Genitori Marcello Lippi, chi erano: il ricordo dell’ex ct di papà Salvatore Lippi e mamma Adele Degl’Innocenti
Marcello Lippi ha compiuto settantacinque anni lo scorso aprile, eppure i ricordi del suo passato e della sua infanzia sono ancora molto nitidi. In diverse interviste, parlando della sua vita privata, ha ricordato i genitori Salvatore Lippi e Adele Degl’Innocenti. In un passaggio a “Ricomincio dal NO”, podcast di Caterina Balivo, l’ex ct ha condiviso col pubblico un ricordo intimo dell’amato papà, che non vedeva di buon occhio la Juventus.
“I miei genitori? Mio padre odiava la Juve, era un vecchio socialista di quelli al bar, che odiano il potere. Un giocatore avversario spezzava la gamba a uno juventino e l’arbitro dava rigore, diceva: ‘Non è vero, non era rigore’. Era un anti-juventino. È morto nel ’91, quando nel ’94 sono andato alla Juve andai alla tomba di mio padre e gli dissi: ‘Papà, abbi pazienza, ma io ci vado alla Juve. Stammi vicino, te ne farai una ragione, ma io ci vado alla Juve”.
Marcello Lippi e il legame coi genitori: “Quando vinsi il mondiale ho pensato a mia mamma”
E sulla mamma, invece, Marcello Lippi ha un piccolo grande rimpianto: il fatto che non si sia potuta godere il mondiale vinto dall’Italia nel 2006, quando lui sedeva sulla panchina azzurra. “Mia madre è morta nel marzo del 2006, tre mesi prima del mondiale. Quando ho vinto l’ho pensata, avevo una sua collana d’oro, che mettevo sempre al braccio, non al collo. Un giornalista scrisse una cosa che criticava la mia ostentazione di questo bracciale. In sala stampa lo presi da parte e gli dissi: ‘testa di c***o che non sei altro, non ti permettere mai più, questa è la collana di mia madre che è morta tre mesi fa’.

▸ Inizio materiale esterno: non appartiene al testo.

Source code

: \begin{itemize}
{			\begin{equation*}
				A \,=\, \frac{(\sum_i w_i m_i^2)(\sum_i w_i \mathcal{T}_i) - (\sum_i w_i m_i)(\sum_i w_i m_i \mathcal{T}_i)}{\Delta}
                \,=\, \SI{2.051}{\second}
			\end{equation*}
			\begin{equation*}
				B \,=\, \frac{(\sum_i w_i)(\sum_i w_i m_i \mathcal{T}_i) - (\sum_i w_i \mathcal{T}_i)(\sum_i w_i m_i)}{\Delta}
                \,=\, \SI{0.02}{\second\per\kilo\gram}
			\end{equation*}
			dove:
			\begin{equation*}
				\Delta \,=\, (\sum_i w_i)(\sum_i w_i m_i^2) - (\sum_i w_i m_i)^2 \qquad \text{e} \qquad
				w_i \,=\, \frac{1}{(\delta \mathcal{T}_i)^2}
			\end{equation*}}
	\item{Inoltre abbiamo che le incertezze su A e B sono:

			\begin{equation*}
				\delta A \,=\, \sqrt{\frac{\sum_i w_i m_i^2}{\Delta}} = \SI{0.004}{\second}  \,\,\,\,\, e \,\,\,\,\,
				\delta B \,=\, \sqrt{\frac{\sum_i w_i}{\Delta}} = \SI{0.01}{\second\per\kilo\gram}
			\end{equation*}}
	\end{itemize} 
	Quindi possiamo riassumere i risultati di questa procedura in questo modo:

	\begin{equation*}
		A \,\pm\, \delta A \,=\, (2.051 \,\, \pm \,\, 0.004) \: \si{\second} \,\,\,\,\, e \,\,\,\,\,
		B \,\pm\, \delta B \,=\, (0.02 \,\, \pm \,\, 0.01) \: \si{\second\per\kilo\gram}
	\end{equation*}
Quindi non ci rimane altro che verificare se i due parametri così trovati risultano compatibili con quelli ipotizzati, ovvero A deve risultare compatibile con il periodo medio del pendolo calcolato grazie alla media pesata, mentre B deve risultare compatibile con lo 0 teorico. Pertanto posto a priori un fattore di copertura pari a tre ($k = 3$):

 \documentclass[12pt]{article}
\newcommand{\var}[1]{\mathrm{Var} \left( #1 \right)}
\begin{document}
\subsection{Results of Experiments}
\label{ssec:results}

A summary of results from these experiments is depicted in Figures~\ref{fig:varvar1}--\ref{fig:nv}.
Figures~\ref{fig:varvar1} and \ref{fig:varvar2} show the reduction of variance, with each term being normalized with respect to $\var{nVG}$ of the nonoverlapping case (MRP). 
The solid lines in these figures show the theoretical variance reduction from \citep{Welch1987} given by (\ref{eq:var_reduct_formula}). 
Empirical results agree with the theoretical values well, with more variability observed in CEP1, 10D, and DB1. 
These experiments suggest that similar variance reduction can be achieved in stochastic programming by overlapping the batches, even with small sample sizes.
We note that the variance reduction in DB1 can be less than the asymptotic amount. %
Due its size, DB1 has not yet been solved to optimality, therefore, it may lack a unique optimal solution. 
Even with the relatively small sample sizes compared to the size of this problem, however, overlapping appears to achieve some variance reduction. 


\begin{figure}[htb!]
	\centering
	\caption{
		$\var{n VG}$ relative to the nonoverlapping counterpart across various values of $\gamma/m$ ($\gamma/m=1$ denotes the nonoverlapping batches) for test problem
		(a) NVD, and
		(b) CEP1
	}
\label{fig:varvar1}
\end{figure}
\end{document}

Marcello Lippi è sempre stato attaccato ai suoi genitori, riconoscendo loro un ruolo cruciale nella sua vita. Per questo motivo, probabilmente, l’ex ct ha spesso voluto dialogare coi genitori dei giovani calciatori. Basti pensare a quando, nel lontano 2008, in un incontro pubblico si raccomandò coi genitori dei ragazzi: “Lo sport serve a socializzare, non è obbligatorio diventare campioni. Nel mondo del calcio giovanile, la categoria peggiore è quella dei genitori. Sono soprattutto loro a pensare che i figli debbano fare sport per diventare campioni e non per socializzare”.